图书情报知识 ›› 2019, Vol. 0 ›› Issue (3): 101-112.doi: 10.13366/j.dik.2019.03.101

• 情报、信息与共享 • 上一篇    下一篇

基于DataCite的科学数据现状特征研究

罗鹏程,崔海媛,赵静茹   

  • 出版日期:2019-05-10 发布日期:2019-05-10

Status and Characteristics of Scientific Data Based on DataCite

  • Online:2019-05-10 Published:2019-05-10

摘要:

[目的/意义]分析世界范围内海量科学数据特征,为科学数据的有效利用和管理提供参考。[研究设计/方法]采集DataCite中14,835,029条科学数据元数据,基于统计分析、社会网络分析、文本分析等方法,从时间、空间、主题、作者、版本、使用等维度对科学数据的现状特征进行分析。[结论/发现] 科学数据呈指数增长态势;理工科数据占据主体,人文社科数据异军突起;数据中心两极分化严重;欧美国家占据开放数据优势;我国数据中心建设滞后于学者需求;不同学科作者合作差异显著;数据集版本数量遵从幂律分布;数据开放共享助力提升学者影响力。[创新/价值]从多个视角对现有海量科学数据全貌特征深入挖掘,总结优秀数据中心实践经验,探讨我国科学数据管理发展路径。

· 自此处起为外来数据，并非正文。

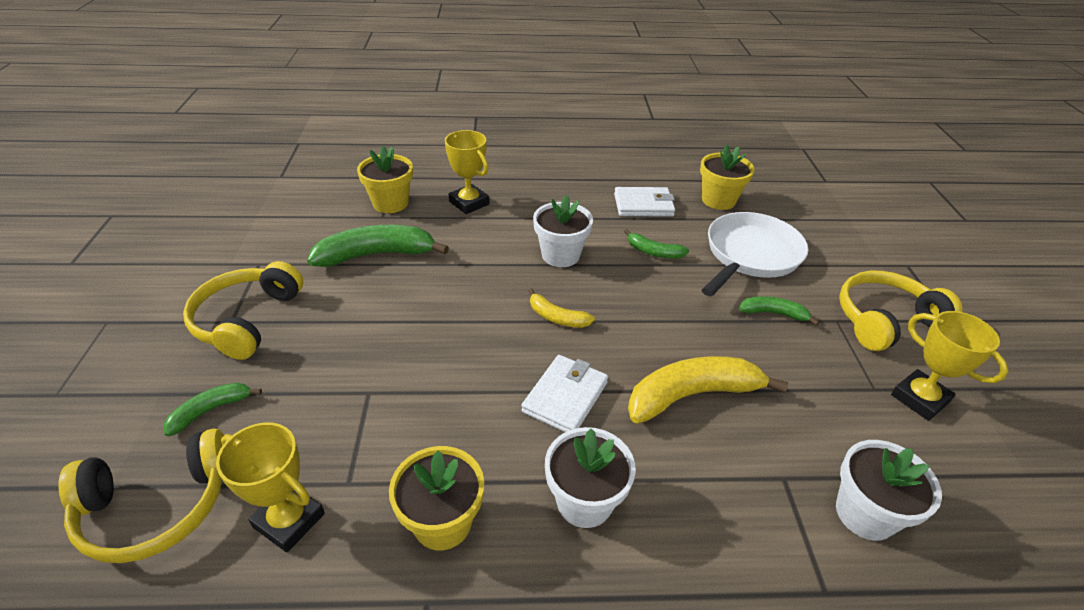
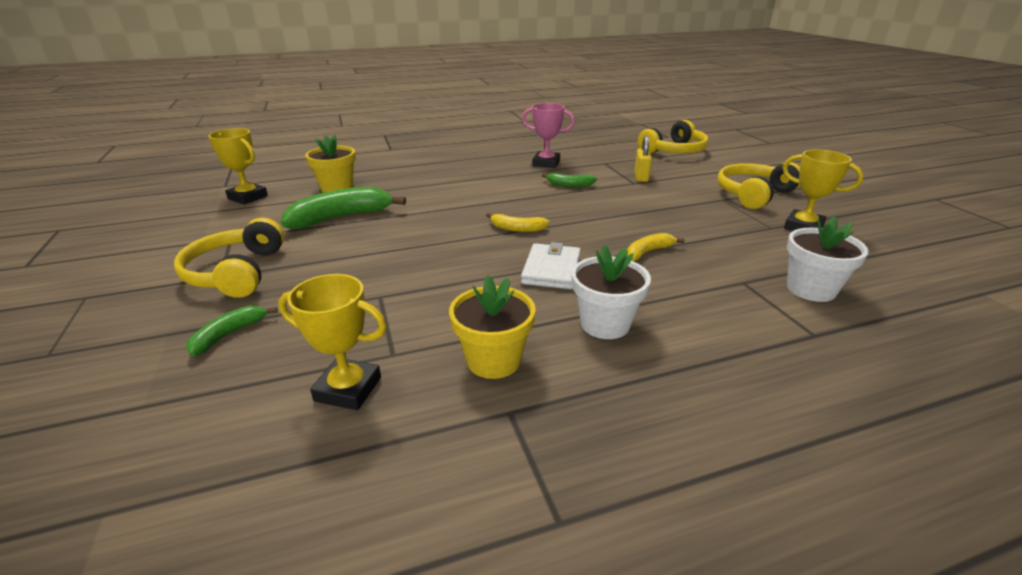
camera: 15 degrees left, 10 degrees down
yellow headphones [58,429,224,563] -> yellow headphones moved to [638,120,709,153]
yellow trophy [445,130,490,214] -> yellow trophy moved to [208,128,268,205]
white flower pot [533,195,593,267] -> none
white wallet [614,187,675,216] -> pink trophy [522,103,575,168]
yellow banana [628,356,788,424] -> yellow banana [627,233,685,261], size x0.53
yellow flower pot [700,145,755,210] -> none
white pan [702,212,808,297] -> yellow padlock [634,135,652,182]
green banana [739,296,819,326] -> none

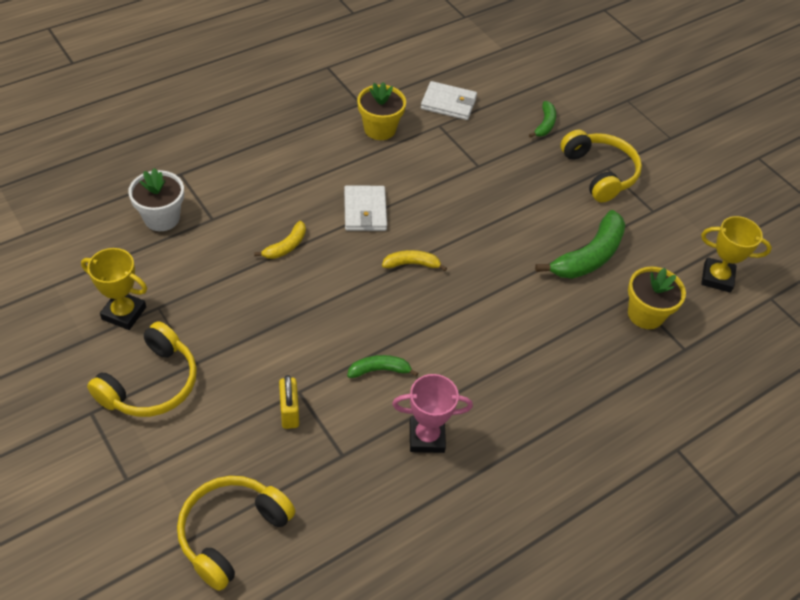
camera: 160 degrees right, 20 degrees up
yellow trophy [278,274,387,410] -> white wallet [421,81,477,120]
white flower pot [571,245,651,339] -> none

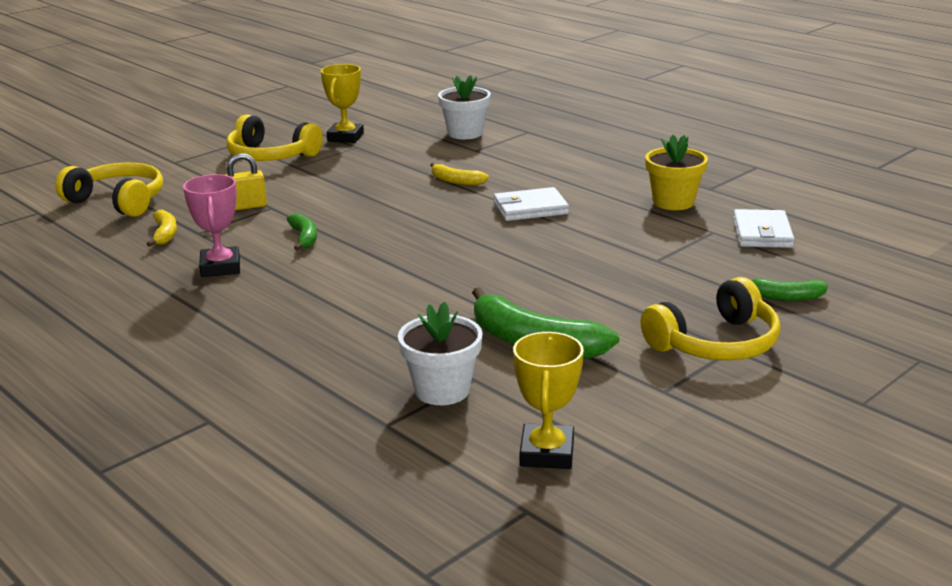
camera: 85 degrees right, 25 degrees down
yellow banana [382,250,447,271] -> yellow banana moved to [147,210,177,247]
yellow flower pot [628,266,686,329] -> white flower pot [398,302,483,405]

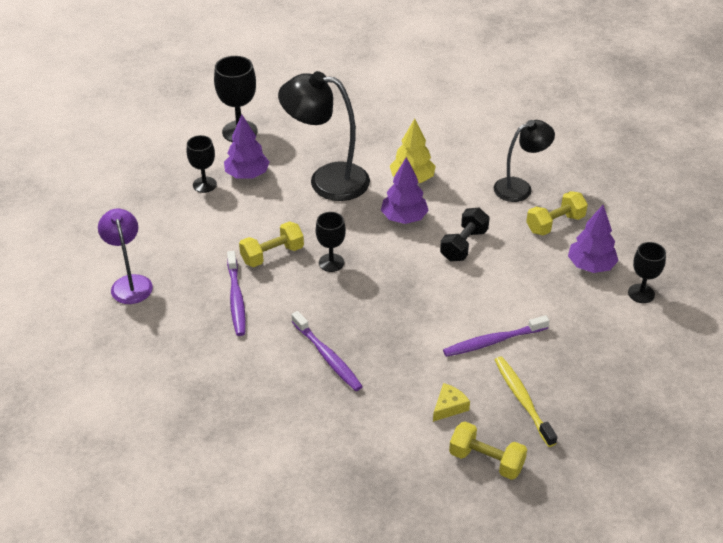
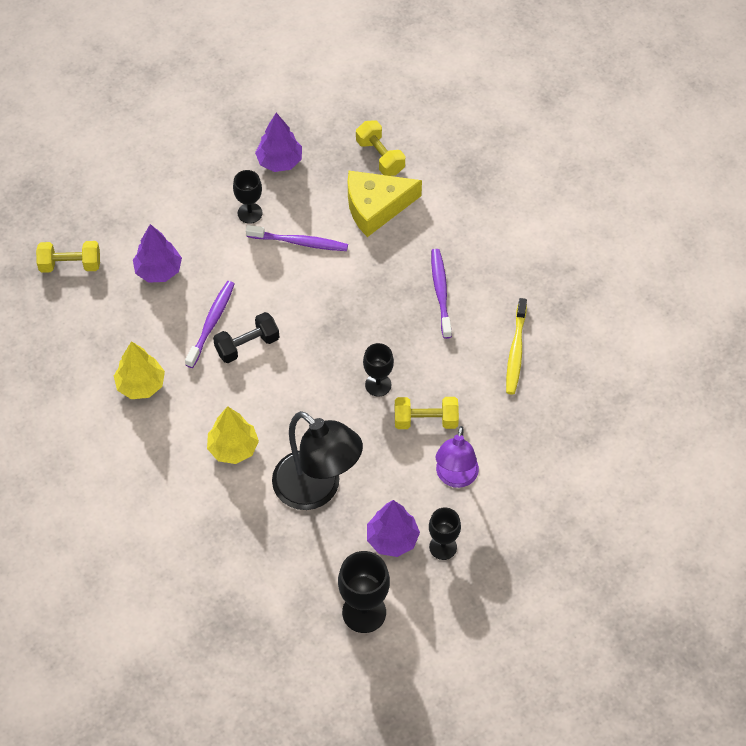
camera: 150 degrees left, 15 degrees up
purple lamp [98,208,153,304] -> purple lamp moved to [436,426,479,488]
purple toothbrush [227,251,246,336] -> purple toothbrush moved to [185,281,235,368]
purple tree [381,157,429,224] -> purple tree moved to [255,113,302,172]
yellow cheese [433,383,470,422] -> yellow cheese [348,171,422,237], size x2.18
black lamp [494,120,555,202] -> yellow tree [114,341,165,399]
yellow toothbrush [495,356,557,447] -> yellow toothbrush moved to [506,298,527,394]
yellow dumbbell [526,191,588,235] -> yellow dumbbell moved to [36,241,100,273]
black goblet [628,242,666,303] -> black goblet moved to [233,170,262,224]

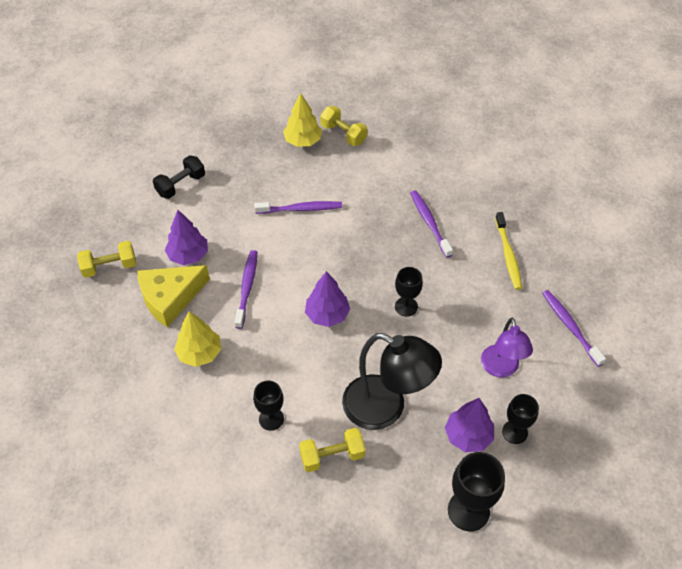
camera: 15 degrees left, 5 degrees down
yellow tree [207,406,259,464] -> yellow tree moved to [283,93,322,147]
black dumbbell [213,312,279,363] -> black dumbbell moved to [153,155,205,199]
black goblet [233,170,262,224] -> black goblet moved to [253,380,284,431]
purple tree [255,113,302,172] -> purple tree moved to [305,271,350,327]
yellow cheese [348,171,422,237] -> yellow cheese moved to [137,265,210,328]
yellow dumbbell [395,397,459,429] -> yellow dumbbell moved to [299,428,365,472]
none -> purple toothbrush [542,290,606,367]

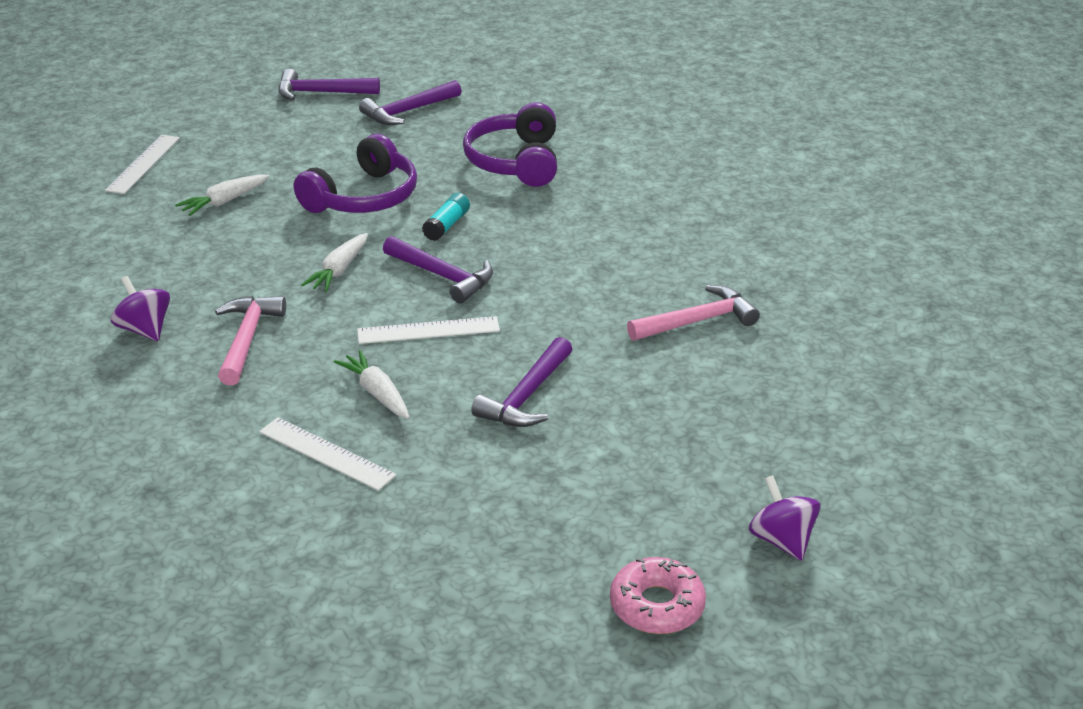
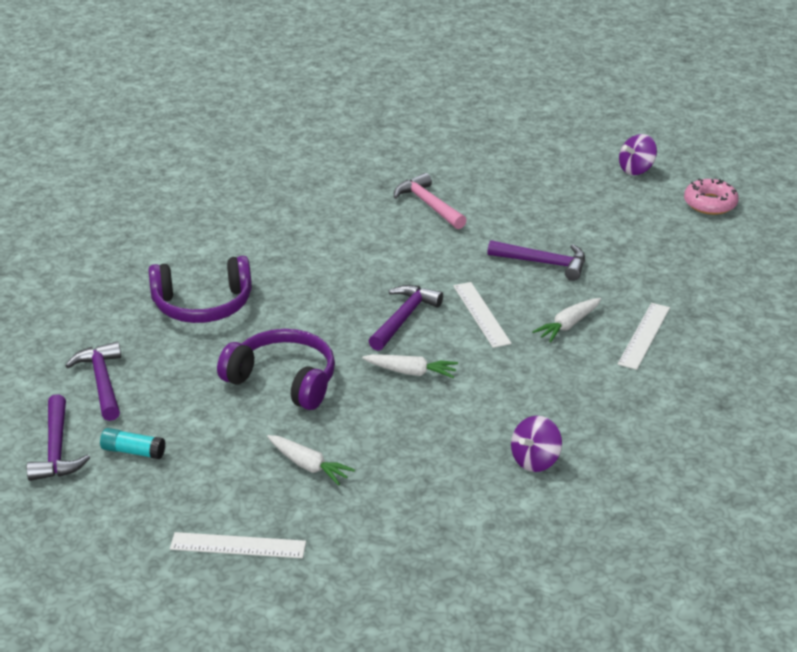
camera: 100 degrees left, 0 degrees up
pink hammer [215,296,286,385] -> none
purple hammer [359,80,461,125] -> purple hammer turned 150 degrees counterclockwise [65,341,121,421]
turquoise glue stick [422,193,470,241] -> turquoise glue stick moved to [100,428,165,459]

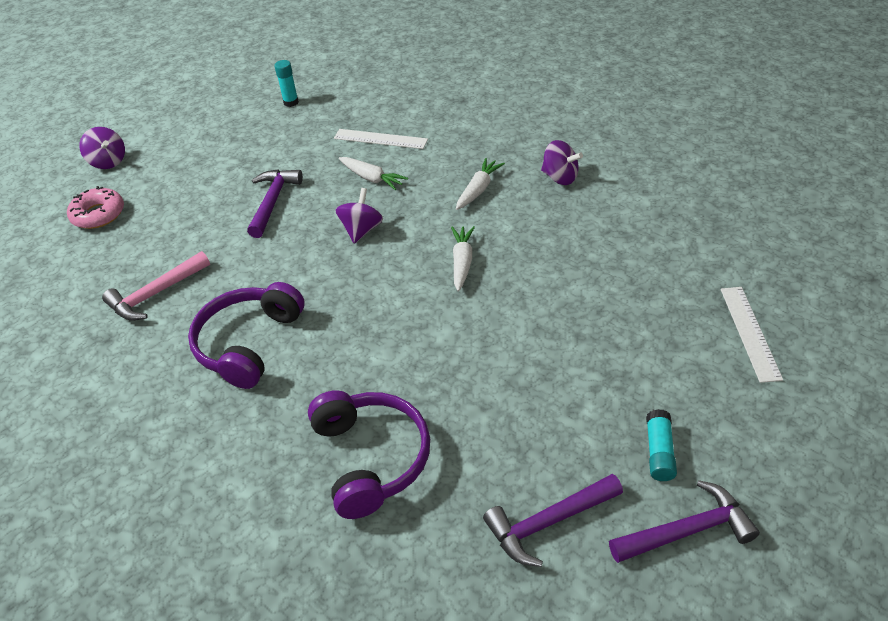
camera: 95 degrees left, 10 degrees up
purple headphones [217,329,335,410] -> purple headphones moved to [188,282,305,389]
white carrot [267,435,355,485] -> white carrot moved to [456,158,505,210]
purple hammer [369,285,443,351] -> none
white ruler [453,282,512,348] -> purple spinning top [336,188,383,243]
pink donut [684,178,739,215] -> pink donut moved to [67,186,124,229]
none -> turquoise glue stick [274,60,299,107]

关键词: 科学数据, 现状特征, 科学数据管理, DataCite

Abstract:

[Purpose/Significance]This paper intends to analyze the characteristics of massive scientific data and provide a reference for effective utilization and efficient management of scientific data. [Design/Methodology]14,835,029 pieces of metadata for scientific data were collected from the DataCite. By using statistical analysis, social network analysis and text analysis,the status and characteristics of the collected scientific data were explored from six dimensions, including time, space, topic, author, version, and utilization. [Findings/Conclusion]It has been found that scientific data increases exponentially.And data of science and engineering accounts for the majority, while data of humanity and social science occupies a relatively small part. There is a serious polarization among scientific data centers. European and American countries possess advantages in the field of open data. The development of data centers in China can't meet the scholars' needs. Authors' collaborations vary a lot in different disciplines. The number of dataset versions follows the power law distribution. Data opening and sharing can help improve scholars' impacts. [Originality/Value]This study explores the characteristics of massive scientific data comprehensively and deeply from several perspectives, summarizes the practical experience of excellent scientific data centers, and explores the development approach of scientific data management in China.